■ **Text**

Thank you Mary Southerland for today’s message:
She works with eager hands (Proverbs 31:13, NIV).
I have had many jobs over the years. I started babysitting when I was twelve years old. In high school, I worked in a clothing store, as an aid for my choral director, and as a recruiter for an employment agency. In college, I was a secretary for the president of our social science honors program and often gave tours to visiting dignitaries. Some jobs I liked more than others but working in an insurance office when my husband attended seminary was one of my least favorite jobs. I soon discovered that I was not alone in my lack of enthusiasm as I read the following note posted on the office bulletin board:
“If you don’t believe in the resurrection of the dead, you ought to be here five minutes before quitting time!”
Our attitude about our work will determine the success of our work. Scripture tells us that the Proverbs 31 woman literally “pounced upon” her work with “chosen delight.” Notice the word “chosen.” No job is perfect, and no workplace is always wonderful, but we can learn to choose our inner attitude about our work regardless of the outer circumstances of our workplace. Like this woman, we can learn to train our heart and choose our attitude about our work.
The author of Ecclesiastes writes, “My heart took delight in all my work, and this was the reward for all my labor” (Ecclesiastes 2:10). In other words, joy in work can be found when we look for it. The Proverbs 31 woman chose an attitude that guaranteed success in her work. The right attitude in any workplace is to view our work as an act of worship to God. This woman’s workplace was an altar upon which she laid her best efforts as an offering of praise.
The story is told of three men who were working on a large building project. “What are you doing?” one of the men was asked. “I am mixing mortar,” he responded. The second man said, “I am helping put up this great stone wall.” When the third man was asked, he replied, “I’m building a cathedral to the glory of God.” We need to understand that what gives work eternal value and makes it successful is not the product or service we offer; it is doing the job faithfully to the glory of God. It doesn’t matter if you close a million-dollar deal or do a million loads of laundry. If you do it unto God as part of your life worship of Him, you are a success.

■ **Supplied data**

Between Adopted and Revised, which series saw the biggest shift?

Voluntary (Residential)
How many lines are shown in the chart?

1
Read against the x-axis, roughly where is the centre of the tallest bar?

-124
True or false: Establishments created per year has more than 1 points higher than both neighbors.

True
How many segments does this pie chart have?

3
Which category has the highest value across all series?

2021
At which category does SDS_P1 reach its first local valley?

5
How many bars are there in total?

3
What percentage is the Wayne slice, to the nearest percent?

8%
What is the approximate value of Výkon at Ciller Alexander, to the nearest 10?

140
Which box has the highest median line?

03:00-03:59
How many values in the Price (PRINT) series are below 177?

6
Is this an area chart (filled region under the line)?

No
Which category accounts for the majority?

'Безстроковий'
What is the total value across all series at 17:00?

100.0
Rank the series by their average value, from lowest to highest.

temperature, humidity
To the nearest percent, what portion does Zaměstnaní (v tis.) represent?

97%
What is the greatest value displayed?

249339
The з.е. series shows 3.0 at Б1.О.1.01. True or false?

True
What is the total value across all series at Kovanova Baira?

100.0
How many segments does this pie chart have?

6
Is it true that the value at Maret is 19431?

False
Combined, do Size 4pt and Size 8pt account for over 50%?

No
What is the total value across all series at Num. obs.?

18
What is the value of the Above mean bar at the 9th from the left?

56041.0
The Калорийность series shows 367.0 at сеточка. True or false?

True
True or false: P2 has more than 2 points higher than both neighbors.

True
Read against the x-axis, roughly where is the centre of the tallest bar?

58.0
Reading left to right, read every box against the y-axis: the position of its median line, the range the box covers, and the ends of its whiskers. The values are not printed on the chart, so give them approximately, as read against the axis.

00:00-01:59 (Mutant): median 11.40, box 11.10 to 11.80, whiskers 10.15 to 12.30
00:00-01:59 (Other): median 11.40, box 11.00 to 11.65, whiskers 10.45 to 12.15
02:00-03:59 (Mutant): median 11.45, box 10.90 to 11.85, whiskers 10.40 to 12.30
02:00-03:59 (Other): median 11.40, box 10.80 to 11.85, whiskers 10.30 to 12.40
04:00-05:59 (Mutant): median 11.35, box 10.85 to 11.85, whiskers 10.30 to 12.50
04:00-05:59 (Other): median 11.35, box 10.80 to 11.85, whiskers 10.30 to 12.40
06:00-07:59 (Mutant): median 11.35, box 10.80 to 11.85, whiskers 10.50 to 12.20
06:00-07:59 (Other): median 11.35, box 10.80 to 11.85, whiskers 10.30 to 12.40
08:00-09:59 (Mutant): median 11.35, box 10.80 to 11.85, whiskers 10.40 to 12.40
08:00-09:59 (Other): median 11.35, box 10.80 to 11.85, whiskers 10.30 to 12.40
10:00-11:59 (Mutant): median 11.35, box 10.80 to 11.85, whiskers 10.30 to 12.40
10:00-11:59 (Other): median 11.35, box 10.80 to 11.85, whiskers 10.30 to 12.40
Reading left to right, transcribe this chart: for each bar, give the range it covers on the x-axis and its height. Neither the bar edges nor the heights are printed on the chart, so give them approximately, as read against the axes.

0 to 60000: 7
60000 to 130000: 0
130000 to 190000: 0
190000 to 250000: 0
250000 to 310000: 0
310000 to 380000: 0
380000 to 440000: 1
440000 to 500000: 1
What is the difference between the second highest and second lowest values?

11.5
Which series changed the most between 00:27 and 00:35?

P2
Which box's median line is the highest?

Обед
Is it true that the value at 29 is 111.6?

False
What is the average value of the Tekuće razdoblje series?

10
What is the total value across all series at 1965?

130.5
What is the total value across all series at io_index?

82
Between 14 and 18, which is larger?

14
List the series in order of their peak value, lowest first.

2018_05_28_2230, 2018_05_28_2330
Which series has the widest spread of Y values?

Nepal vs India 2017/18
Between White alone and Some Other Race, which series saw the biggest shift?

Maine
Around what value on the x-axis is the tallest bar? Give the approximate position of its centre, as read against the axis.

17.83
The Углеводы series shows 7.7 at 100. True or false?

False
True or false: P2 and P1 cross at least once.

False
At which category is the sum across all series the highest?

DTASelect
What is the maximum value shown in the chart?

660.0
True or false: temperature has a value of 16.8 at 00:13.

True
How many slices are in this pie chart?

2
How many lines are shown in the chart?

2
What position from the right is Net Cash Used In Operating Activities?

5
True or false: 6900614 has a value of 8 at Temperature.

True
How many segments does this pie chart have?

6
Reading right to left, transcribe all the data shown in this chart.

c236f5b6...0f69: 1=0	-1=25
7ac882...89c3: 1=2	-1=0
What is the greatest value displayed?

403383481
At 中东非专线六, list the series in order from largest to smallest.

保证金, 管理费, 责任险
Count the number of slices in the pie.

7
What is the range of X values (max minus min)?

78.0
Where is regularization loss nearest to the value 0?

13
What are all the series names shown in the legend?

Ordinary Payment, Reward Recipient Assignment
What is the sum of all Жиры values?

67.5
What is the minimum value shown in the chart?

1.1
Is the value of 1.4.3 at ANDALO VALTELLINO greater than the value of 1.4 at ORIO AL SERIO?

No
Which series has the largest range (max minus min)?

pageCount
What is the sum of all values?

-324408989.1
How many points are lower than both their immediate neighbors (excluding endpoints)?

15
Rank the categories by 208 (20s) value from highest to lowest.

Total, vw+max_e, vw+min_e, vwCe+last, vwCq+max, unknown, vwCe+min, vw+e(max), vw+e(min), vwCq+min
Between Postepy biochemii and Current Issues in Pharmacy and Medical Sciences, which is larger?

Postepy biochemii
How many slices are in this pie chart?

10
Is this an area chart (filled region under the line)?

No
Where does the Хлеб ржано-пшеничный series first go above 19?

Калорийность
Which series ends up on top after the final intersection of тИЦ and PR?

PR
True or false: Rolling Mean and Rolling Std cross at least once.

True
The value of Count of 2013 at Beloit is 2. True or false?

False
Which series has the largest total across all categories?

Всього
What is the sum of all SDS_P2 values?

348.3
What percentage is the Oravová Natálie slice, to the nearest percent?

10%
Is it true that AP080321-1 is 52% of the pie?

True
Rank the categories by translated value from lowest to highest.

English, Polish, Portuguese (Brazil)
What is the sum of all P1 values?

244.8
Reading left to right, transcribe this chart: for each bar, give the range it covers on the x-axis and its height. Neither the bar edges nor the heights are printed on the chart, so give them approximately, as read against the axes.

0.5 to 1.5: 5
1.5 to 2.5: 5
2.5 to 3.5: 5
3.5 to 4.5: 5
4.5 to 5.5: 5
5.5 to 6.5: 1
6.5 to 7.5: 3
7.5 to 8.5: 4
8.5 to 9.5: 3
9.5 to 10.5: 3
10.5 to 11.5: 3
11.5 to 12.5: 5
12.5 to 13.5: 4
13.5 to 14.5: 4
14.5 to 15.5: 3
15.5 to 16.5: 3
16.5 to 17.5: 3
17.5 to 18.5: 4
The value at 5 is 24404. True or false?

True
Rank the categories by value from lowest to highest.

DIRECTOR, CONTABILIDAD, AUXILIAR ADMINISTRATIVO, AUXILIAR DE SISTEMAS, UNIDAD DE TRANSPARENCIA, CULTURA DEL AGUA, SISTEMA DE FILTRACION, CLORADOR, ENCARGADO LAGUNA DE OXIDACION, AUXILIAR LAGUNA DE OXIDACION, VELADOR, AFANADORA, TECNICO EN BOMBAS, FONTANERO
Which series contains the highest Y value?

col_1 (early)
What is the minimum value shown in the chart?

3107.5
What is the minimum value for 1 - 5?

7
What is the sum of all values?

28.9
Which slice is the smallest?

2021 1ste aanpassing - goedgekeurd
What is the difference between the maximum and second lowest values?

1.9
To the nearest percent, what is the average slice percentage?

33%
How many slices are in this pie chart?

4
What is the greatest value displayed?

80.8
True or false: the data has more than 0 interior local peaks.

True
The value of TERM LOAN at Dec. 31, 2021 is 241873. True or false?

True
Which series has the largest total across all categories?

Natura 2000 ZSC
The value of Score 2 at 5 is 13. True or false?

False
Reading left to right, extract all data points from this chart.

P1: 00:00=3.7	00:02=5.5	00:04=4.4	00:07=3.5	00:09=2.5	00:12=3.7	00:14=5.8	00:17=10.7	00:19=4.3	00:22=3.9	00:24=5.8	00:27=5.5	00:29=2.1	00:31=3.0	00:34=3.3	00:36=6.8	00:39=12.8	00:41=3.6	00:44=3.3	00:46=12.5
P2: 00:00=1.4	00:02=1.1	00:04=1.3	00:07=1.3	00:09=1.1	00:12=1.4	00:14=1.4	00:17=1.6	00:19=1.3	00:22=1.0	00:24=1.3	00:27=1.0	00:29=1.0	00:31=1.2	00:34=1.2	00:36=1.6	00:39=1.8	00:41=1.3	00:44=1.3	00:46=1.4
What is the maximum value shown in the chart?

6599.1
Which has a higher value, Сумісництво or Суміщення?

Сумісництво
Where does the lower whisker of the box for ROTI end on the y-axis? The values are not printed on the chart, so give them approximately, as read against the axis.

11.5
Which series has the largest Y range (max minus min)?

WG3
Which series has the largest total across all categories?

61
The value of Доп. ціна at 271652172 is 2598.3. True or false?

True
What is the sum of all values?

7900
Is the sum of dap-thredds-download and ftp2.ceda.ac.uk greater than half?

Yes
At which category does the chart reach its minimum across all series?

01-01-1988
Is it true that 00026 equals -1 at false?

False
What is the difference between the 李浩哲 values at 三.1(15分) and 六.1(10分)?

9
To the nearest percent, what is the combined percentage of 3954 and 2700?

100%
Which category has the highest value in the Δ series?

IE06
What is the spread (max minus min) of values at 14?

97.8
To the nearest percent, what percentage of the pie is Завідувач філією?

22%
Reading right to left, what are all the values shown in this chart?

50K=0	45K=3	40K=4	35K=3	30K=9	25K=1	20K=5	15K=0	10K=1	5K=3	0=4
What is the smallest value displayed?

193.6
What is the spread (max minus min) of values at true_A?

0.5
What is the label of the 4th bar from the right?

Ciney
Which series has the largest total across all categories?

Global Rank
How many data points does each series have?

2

■ **Tasks and exercises**
1) In the devotional, what did each of the three men on the building project say he was doing?
2) Can you sum up the devotional in two sentences?
3) Could you continue the devotional on work from its last sentence?

■ **Task results**
1)
- The first man said he was mixing mortar.
- The second man said he was helping put up a great stone wall.
- The third man said he was building a cathedral to the glory of God.

2) Our attitude about our work determines its success, and like the Proverbs 31 woman who pounced on her work with chosen delight, we can choose our inner attitude regardless of our workplace's circumstances. The right attitude is to view work as an act of worship to God, because what gives work eternal value is doing it faithfully to His glory.

3)
The apostle Paul was a very successful man whose work ethic is made clear in Colossians 3:23: “Whatever you do, work at it with all your heart, as working for the Lord, not for men, since you know that you will receive an inheritance from the Lord as a reward. It is the Lord Christ you are serving.” Every customer you serve or every child you hug, every toilet you clean or every deal you close can be an act of worship when it is done for the glory of God.
A survey by the Families and Work Institute found that 70 percent of people in the United States often dream about doing something different for a living. Books, consultants, and employment agencies offer to help us land our dream job. However, is finding a different occupation always the solution to job satisfaction, or could the key to successful work be discovering a new approach to the work we already do? Twice in Colossians 3, Paul used the phrase “whatever you do” as a call for wholehearted service to the Lord.
A wholehearted effort is difficult when working for a critical, ungrateful boss. Minimum effort then becomes a response that certainly seems justified under the circumstances. However, when our work is done for Christ and we view Him as our supervisor, we will strive to do our best all of the time. The boss may sign the paycheck, but the Savior issues our reward. Obviously, it’s not wrong to seek work that fits our skills and interests, but it is pointless to move from one job to another without first settling the issue of who it is that we truly are serving in the workplace. Daily work takes on eternal significance when it is done for God.